YOUR ASSIGNMENT: Once "States and Union Territories" turns up in a line below, reproduce that line and those after it exactly, stopping after the line with "The following parts are subsequently"; leave pictures out.

DATA SUPPLIED:
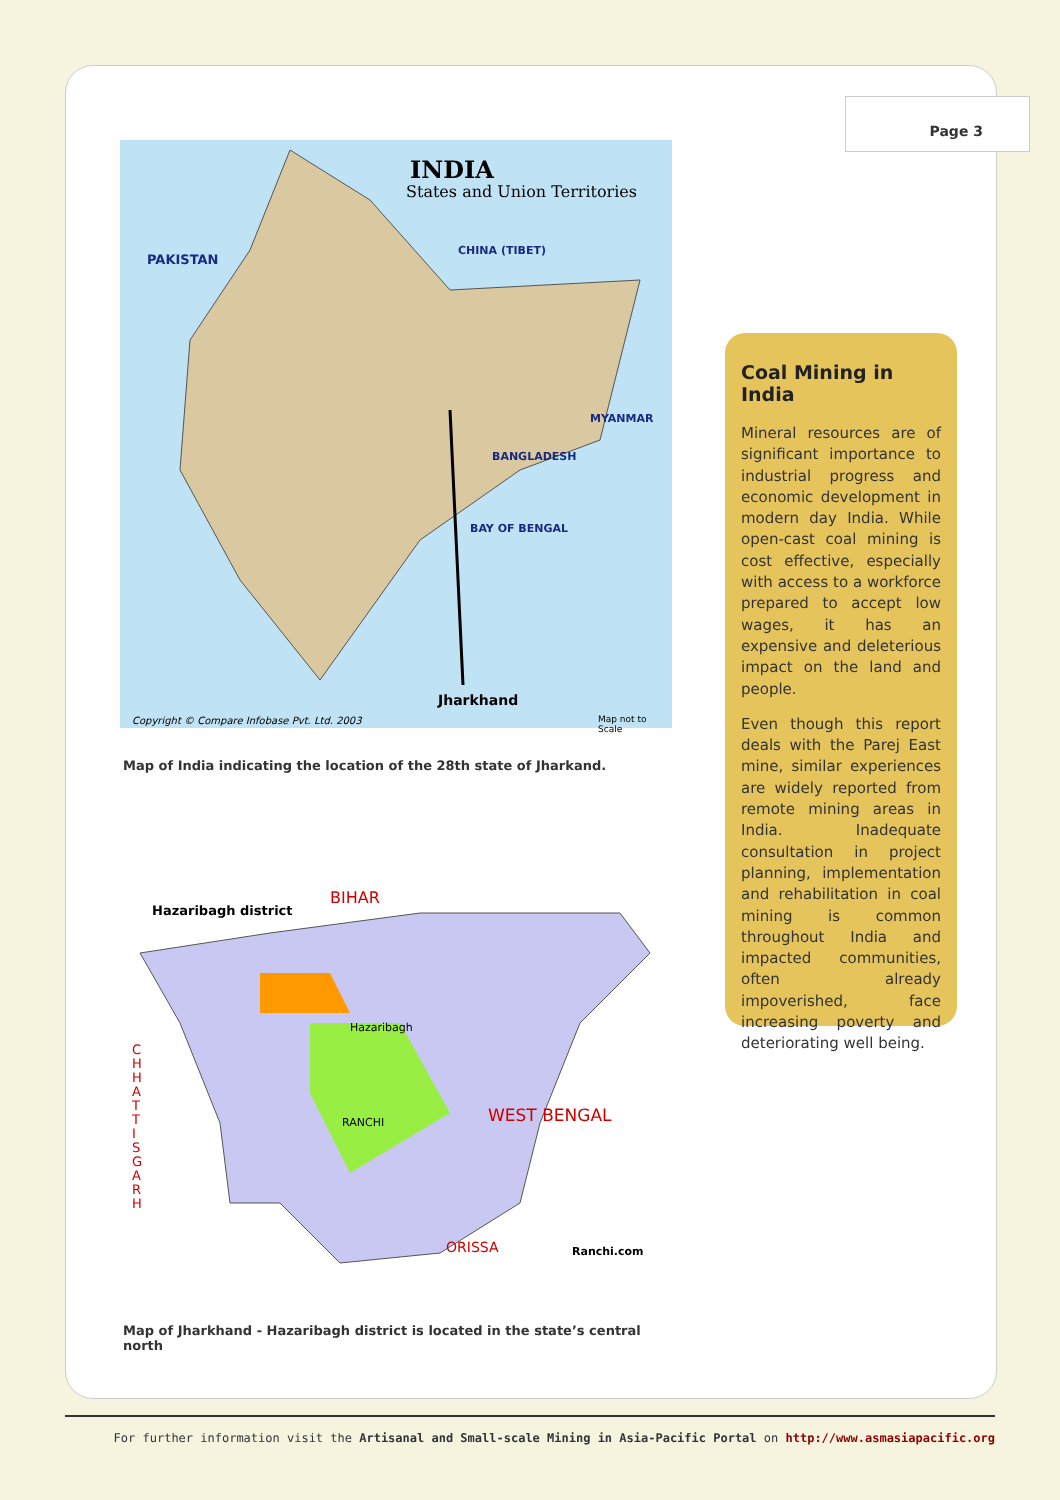Page 3
INDIA
States and Union Territories
PAKISTAN
CHINA (TIBET)
MYANMAR
BANGLADESH
BAY OF BENGAL
Jharkhand
Copyright © Compare Infobase Pvt. Ltd. 2003
Map not to Scale
Map of India indicating the location of the 28th state of Jharkand.
Hazaribagh district
BIHAR
WEST BENGAL
ORISSA
C H H A T T I S G A R H
Hazaribagh
RANCHI
Ranchi.com
Map of Jharkhand - Hazaribagh district is located in the state’s central north
Coal Mining in India
Mineral resources are of significant importance to industrial progress and economic development in modern day India. While open-cast coal mining is cost effective, especially with access to a workforce prepared to accept low wages, it has an expensive and deleterious impact on the land and people.
Even though this report deals with the Parej East mine, similar experiences are widely reported from remote mining areas in India. Inadequate consultation in project planning, implementation and rehabilitation in coal mining is common throughout India and impacted communities, often already impoverished, face increasing poverty and deteriorating well being.
For further information visit the Artisanal and Small-scale Mining in Asia-Pacific Portal on http://www.asmasiapacific.org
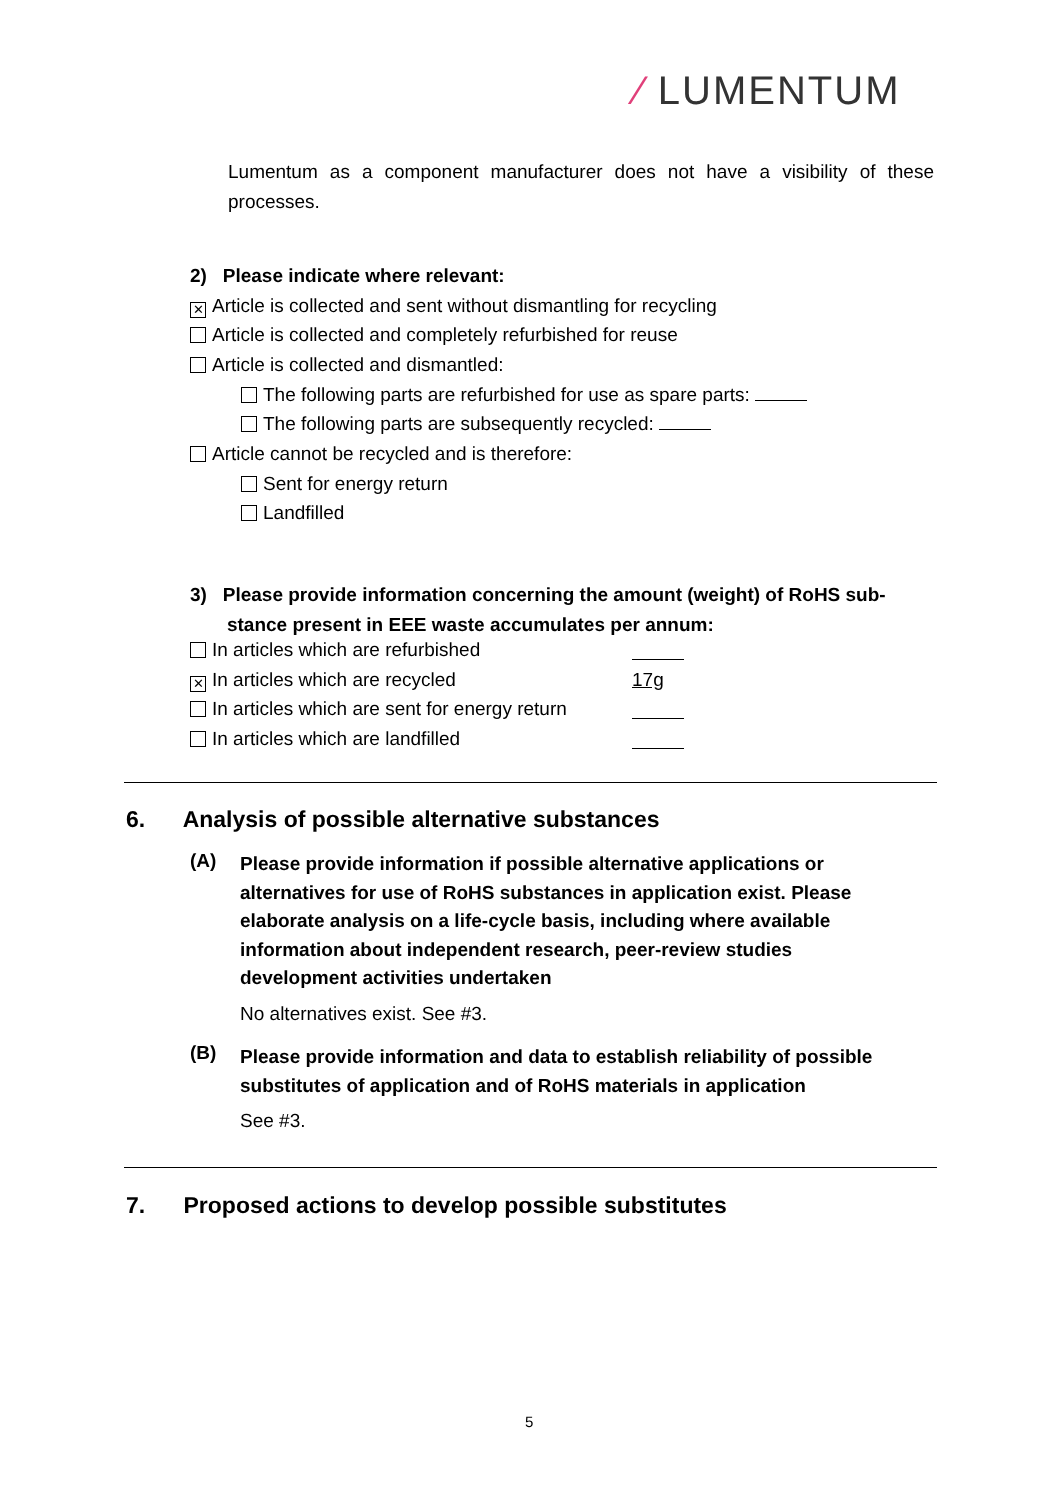⁄ LUMENTUM
Lumentum as a component manufacturer does not have a visibility of these processes.
2) Please indicate where relevant:
✕ Article is collected and sent without dismantling for recycling
Article is collected and completely refurbished for reuse
Article is collected and dismantled:
The following parts are refurbished for use as spare parts:
The following parts are subsequently recycled:
Article cannot be recycled and is therefore:
Sent for energy return
Landfilled
3) Please provide information concerning the amount (weight) of RoHS sub-
stance present in EEE waste accumulates per annum:
In articles which are refurbished
✕ In articles which are recycled 17g
In articles which are sent for energy return
In articles which are landfilled
6. Analysis of possible alternative substances
(A)
Please provide information if possible alternative applications or alternatives for use of RoHS substances in application exist. Please elaborate analysis on a life-cycle basis, including where available information about independent research, peer-review studies development activities undertaken
No alternatives exist. See #3.
(B)
Please provide information and data to establish reliability of possible substitutes of application and of RoHS materials in application
See #3.
7. Proposed actions to develop possible substitutes
5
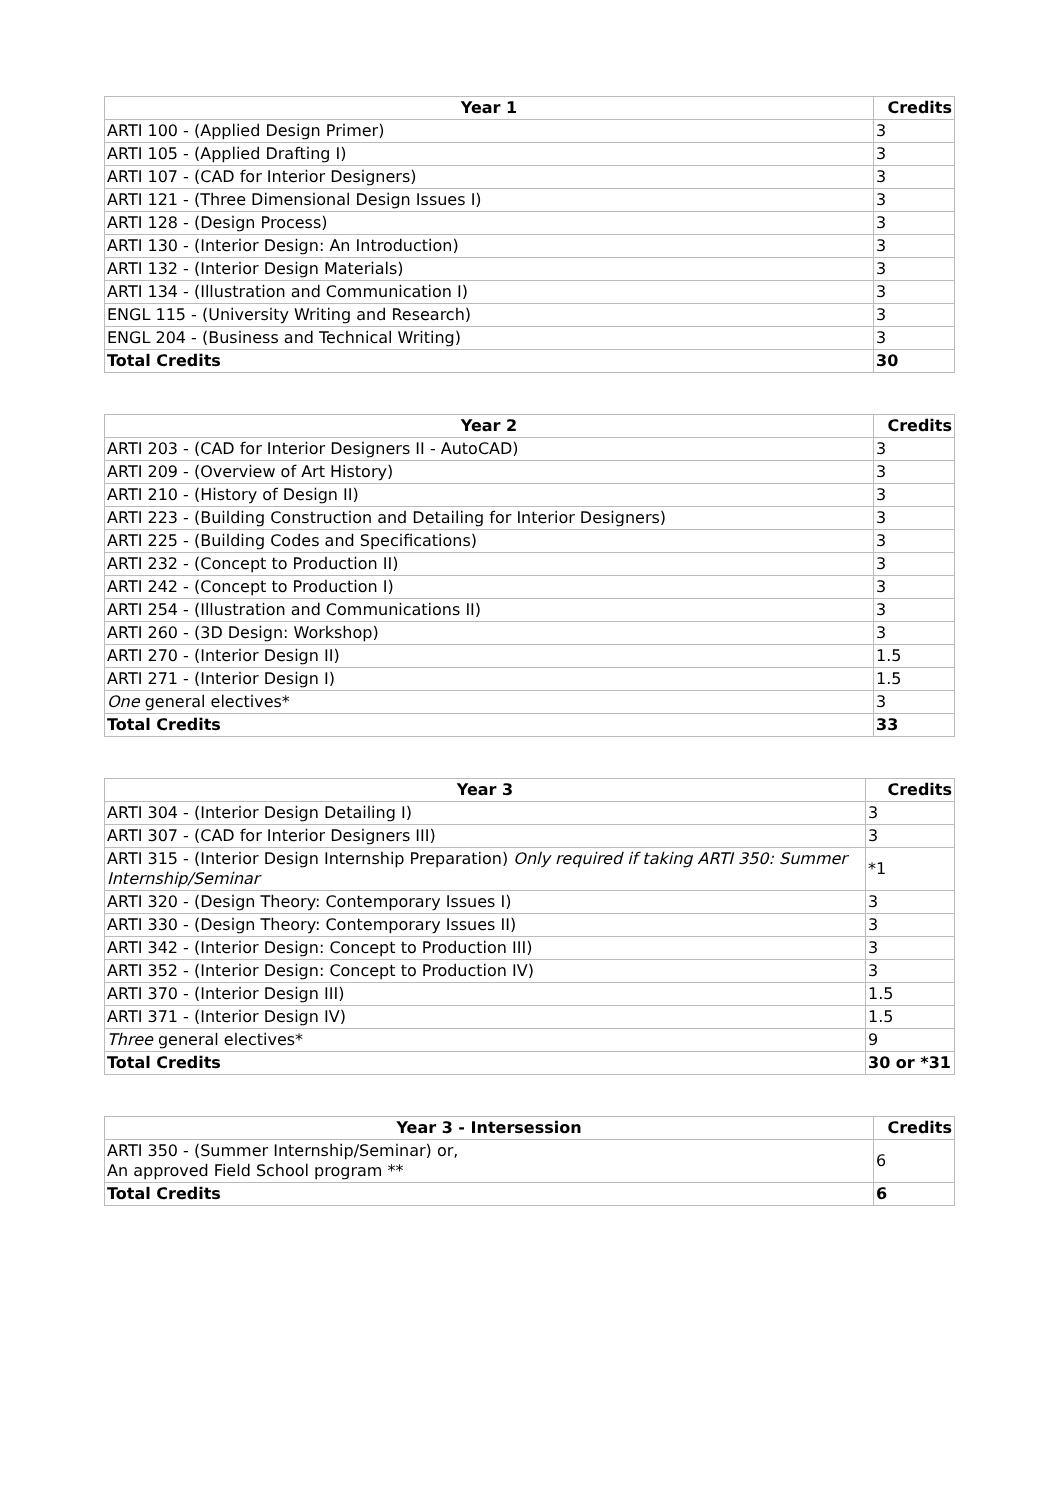| Year 1 | Credits |
| --- | --- |
| ARTI 100 - (Applied Design Primer) | 3 |
| ARTI 105 - (Applied Drafting I) | 3 |
| ARTI 107 - (CAD for Interior Designers) | 3 |
| ARTI 121 - (Three Dimensional Design Issues I) | 3 |
| ARTI 128 - (Design Process) | 3 |
| ARTI 130 - (Interior Design: An Introduction) | 3 |
| ARTI 132 - (Interior Design Materials) | 3 |
| ARTI 134 - (Illustration and Communication I) | 3 |
| ENGL 115 - (University Writing and Research) | 3 |
| ENGL 204 - (Business and Technical Writing) | 3 |
| Total Credits | 30 |
| Year 2 | Credits |
| --- | --- |
| ARTI 203 - (CAD for Interior Designers II - AutoCAD) | 3 |
| ARTI 209 - (Overview of Art History) | 3 |
| ARTI 210 - (History of Design II) | 3 |
| ARTI 223 - (Building Construction and Detailing for Interior Designers) | 3 |
| ARTI 225 - (Building Codes and Specifications) | 3 |
| ARTI 232 - (Concept to Production II) | 3 |
| ARTI 242 - (Concept to Production I) | 3 |
| ARTI 254 - (Illustration and Communications II) | 3 |
| ARTI 260 - (3D Design: Workshop) | 3 |
| ARTI 270 - (Interior Design II) | 1.5 |
| ARTI 271 - (Interior Design I) | 1.5 |
| One general electives* | 3 |
| Total Credits | 33 |
| Year 3 | Credits |
| --- | --- |
| ARTI 304 - (Interior Design Detailing I) | 3 |
| ARTI 307 - (CAD for Interior Designers III) | 3 |
| ARTI 315 - (Interior Design Internship Preparation) Only required if taking ARTI 350: Summer Internship/Seminar | *1 |
| ARTI 320 - (Design Theory: Contemporary Issues I) | 3 |
| ARTI 330 - (Design Theory: Contemporary Issues II) | 3 |
| ARTI 342 - (Interior Design: Concept to Production III) | 3 |
| ARTI 352 - (Interior Design: Concept to Production IV) | 3 |
| ARTI 370 - (Interior Design III) | 1.5 |
| ARTI 371 - (Interior Design IV) | 1.5 |
| Three general electives* | 9 |
| Total Credits | 30 or *31 |
| Year 3 - Intersession | Credits |
| --- | --- |
| ARTI 350 - (Summer Internship/Seminar) or, An approved Field School program ** | 6 |
| Total Credits | 6 |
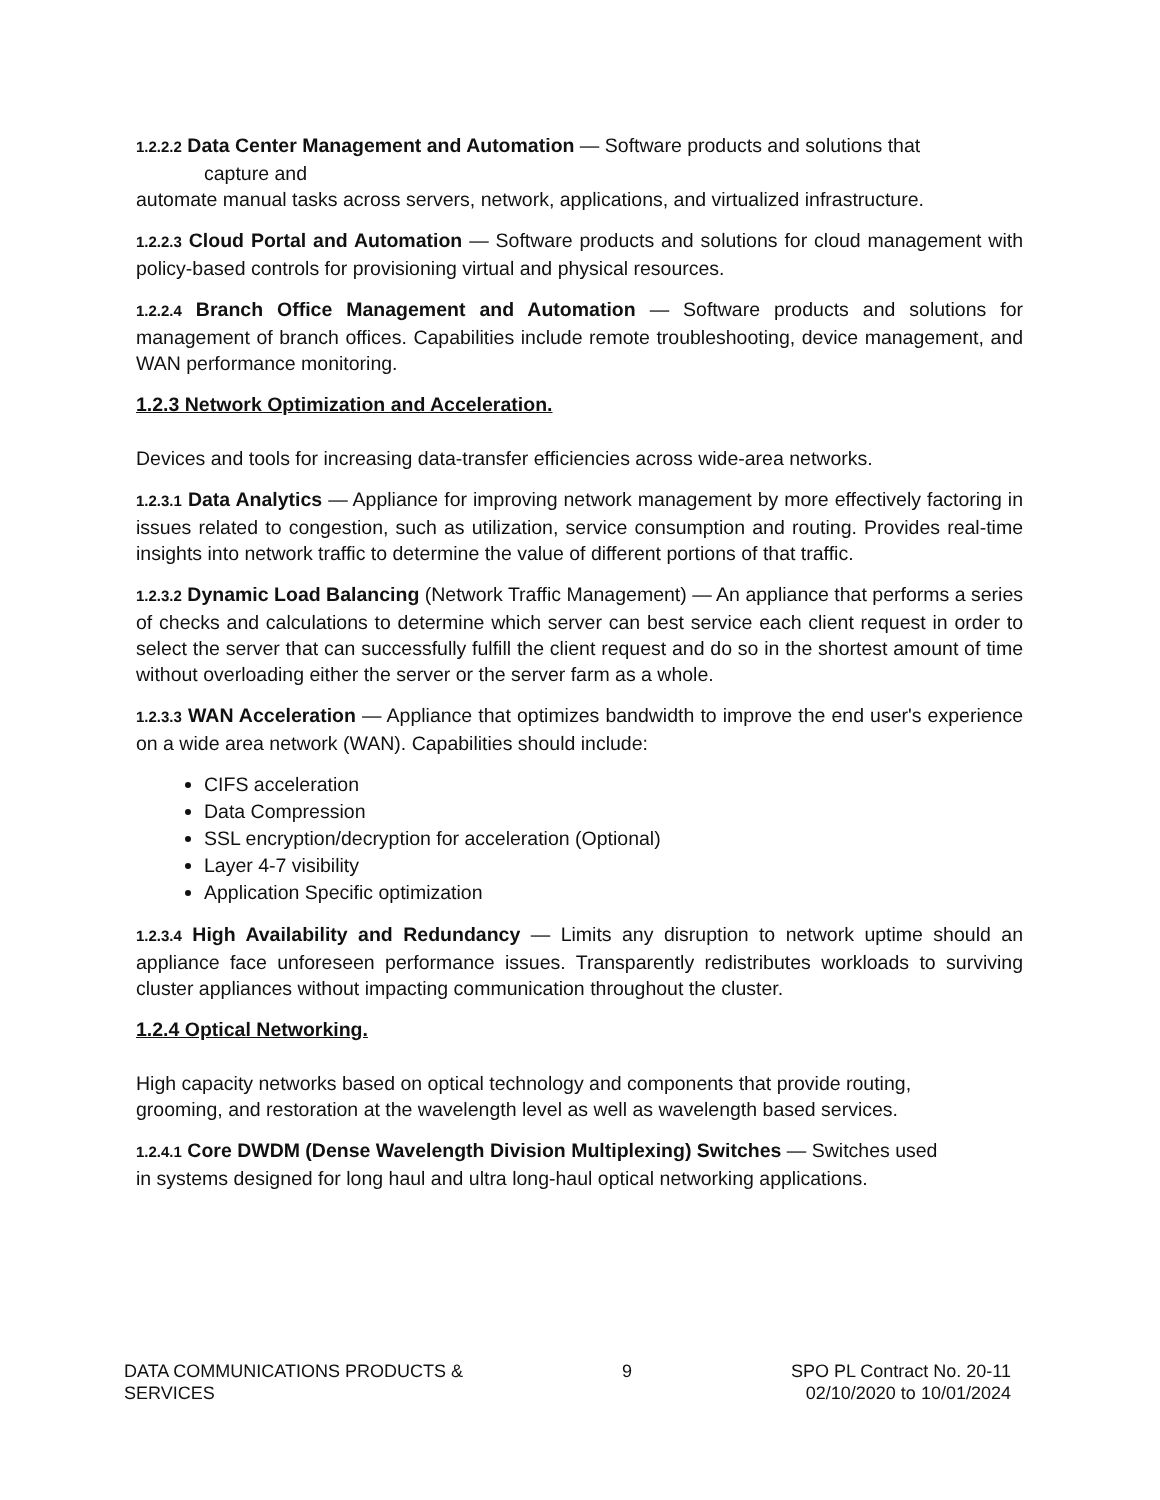1.2.2.2 Data Center Management and Automation — Software products and solutions that
capture and
automate manual tasks across servers, network, applications, and virtualized infrastructure.
1.2.2.3 Cloud Portal and Automation — Software products and solutions for cloud management with policy-based controls for provisioning virtual and physical resources.
1.2.2.4 Branch Office Management and Automation — Software products and solutions for management of branch offices. Capabilities include remote troubleshooting, device management, and WAN performance monitoring.
1.2.3 Network Optimization and Acceleration.
Devices and tools for increasing data-transfer efficiencies across wide-area networks.
1.2.3.1 Data Analytics — Appliance for improving network management by more effectively factoring in issues related to congestion, such as utilization, service consumption and routing. Provides real-time insights into network traffic to determine the value of different portions of that traffic.
1.2.3.2 Dynamic Load Balancing (Network Traffic Management) — An appliance that performs a series of checks and calculations to determine which server can best service each client request in order to select the server that can successfully fulfill the client request and do so in the shortest amount of time without overloading either the server or the server farm as a whole.
1.2.3.3 WAN Acceleration — Appliance that optimizes bandwidth to improve the end user's experience on a wide area network (WAN). Capabilities should include:
CIFS acceleration
Data Compression
SSL encryption/decryption for acceleration (Optional)
Layer 4-7 visibility
Application Specific optimization
1.2.3.4 High Availability and Redundancy — Limits any disruption to network uptime should an appliance face unforeseen performance issues. Transparently redistributes workloads to surviving cluster appliances without impacting communication throughout the cluster.
1.2.4 Optical Networking.
High capacity networks based on optical technology and components that provide routing,
grooming, and restoration at the wavelength level as well as wavelength based services.
1.2.4.1 Core DWDM (Dense Wavelength Division Multiplexing) Switches — Switches used
in systems designed for long haul and ultra long-haul optical networking applications.
DATA COMMUNICATIONS PRODUCTS &
SERVICES
9 SPO PL Contract No. 20-11
02/10/2020 to 10/01/2024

TASK RESULT:
States and Union Territories
PAKISTAN
CHINA (TIBET)
MYANMAR
BANGLADESH
BAY OF BENGAL
Jharkhand
Copyright © Compare Infobase Pvt. Ltd. 2003
Map not to Scale
Map of India indicating the location of the 28th state of Jharkand.
Hazaribagh district
BIHAR
WEST BENGAL
ORISSA
C H H A T T I S G A R H
Hazaribagh
RANCHI
Ranchi.com
Map of Jharkhand - Hazaribagh district is located in the state’s central north
Coal Mining in India
Mineral resources are of significant importance to industrial progress and economic development in modern day India. While open-cast coal mining is cost effective, especially with access to a workforce prepared to accept low wages, it has an expensive and deleterious impact on the land and people.
Even though this report deals with the Parej East mine, similar experiences are widely reported from remote mining areas in India. Inadequate consultation in project planning, implementation and rehabilitation in coal mining is common throughout India and impacted communities, often already impoverished, face increasing poverty and deteriorating well being.
For further information visit the Artisanal and Small-scale Mining in Asia-Pacific Portal on http://www.asmasiapacific.org
⁄ LUMENTUM
Lumentum as a component manufacturer does not have a visibility of these processes.
2) Please indicate where relevant:
✕ Article is collected and sent without dismantling for recycling
Article is collected and completely refurbished for reuse
Article is collected and dismantled:
The following parts are refurbished for use as spare parts:
The following parts are subsequently recycled:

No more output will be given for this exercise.